Met ingang van 1 juli wijzigt de Arbowet. Eén van deze wijzigingen is de invoering van een aantal minimale eisen waaraan het contract met de arbodienst/bedrijfsarts moet voldoen. Voor lopende contracten geldt een overgangstermijn van 1 jaar. Contracten die op of na 1 juli 2017 met de arbodienst/bedrijfsarts worden gesloten moeten direct voldoen aan de nieuwe wettelijke vereisten.
In het nieuwe basiscontract dient in ieder geval opgenomen te worden:
- Dat de bedrijfsarts toegang tot elke werkplek heeft;
- Op welke manier de arbodienst/bedrijfsarts zijn wettelijke taken kan uitvoeren;
- Hoe de toegang tot de bedrijfsarts, de preventiemedewerker en OR is geregeld;
- Hoe medewerkers gebruik kunnen maken van het recht op second opinion;
- Hoe de klachtenprocedures werken;
- Hoe de bedrijfsarts omgaat met de meldingsplicht voor beroepsziekten.
In de nieuwe Arbowet krijgen werkgevers meer verplichtingen en werknemers meer rechten. Zo krijgen werkenden het recht om uit eigen beweging langs een bedrijfsarts te gaan via een arbeidsomstandighedenspreekuur.
Second opinion
Behalve dat elke medewerker direct toegang krijgt tot de bedrijfsarts, heeft de bedrijfsarts de gelegenheid om elke werkplek in het bedrijf te bezoeken.
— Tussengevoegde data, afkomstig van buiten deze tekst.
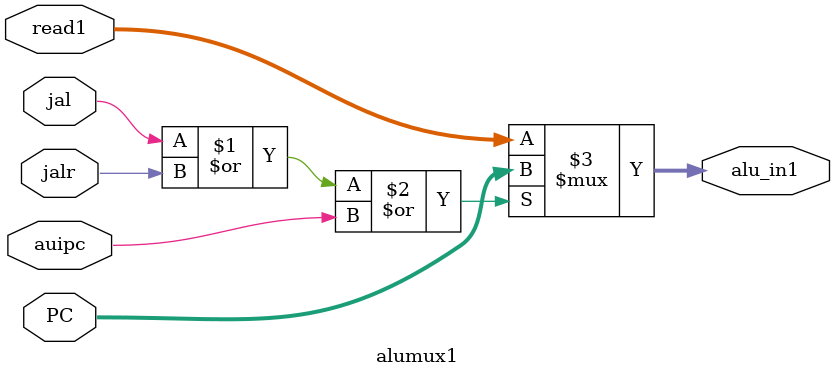
<source format=v>
`timescale 1ns / 1ps


module alumux1(
    input [31:0]read1,
    input [31:0]PC,
    input jal,
    input jalr,
    input auipc,

    output [31:0]alu_in1 
    );

    assign alu_in1 = (jal|jalr|auipc) ? PC : read1;
endmodule

</source>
Daarnaast kunnen medewerkers bij twijfel over de juistheid van het advies van de bedrijfsarts een second opinion aanvragen bij een andere, onafhankelijke, bedrijfsarts.
In de overeenkomst tussen de arbodienst of bedrijfsarts en de werkgever wordt daarom opgenomen dat de werknemer de mogelijkheid heeft om het oordeel van een bedrijfsarts te laten voorzien van een second opinion door een andere bedrijfsarts. De werknemer doet dit verzoek aan de bedrijfsarts en de bedrijfsarts verwijst de werknemer naar een andere bedrijfsarts. Een verzoek tot verwijzing voor een second opinion wordt door de bedrijfsarts in principe altijd gehonoreerd, tenzij er zwaarwegende redenen zijn om dat niet te doen. Bijvoorbeeld omdat er geen enkele grond bestaat voor dit verzoek.
De bedrijfsarts kan een second opinion ook aan de werknemer aanbieden indien de situatie hierom vraagt. Dit kan bijvoorbeeld het geval zijn wanneer de bedrijfsarts niet over de specifieke kennis beschikt die nodig is om een beroepsziekte vast te stellen. Het blijft hierbij aan de werknemer om te bepalen of er een andere bedrijfsarts wordt geraadpleegd.
De kosten voor de second opinion zijn op grond van de Arbeidsomstandighedenwet voor rekening van de werkgever. De second opinion, die wordt uitgevoerd door een andere bedrijfsarts, is niet hetzelfde als het deskundigenoordeel dat het UWV geeft op verzoek van werknemer of werkgever. Deze mogelijkheid blijft bestaan.
Ondernemingsraad
Let op dat de ondernemingsraad (OR) een instemmingsrecht heeft ten aanzien van het contract met de arbodienst/ bedrijfsarts en op deze manier invloed kan uitoefenen op de keuze van de arbodienst/bedrijfsarts.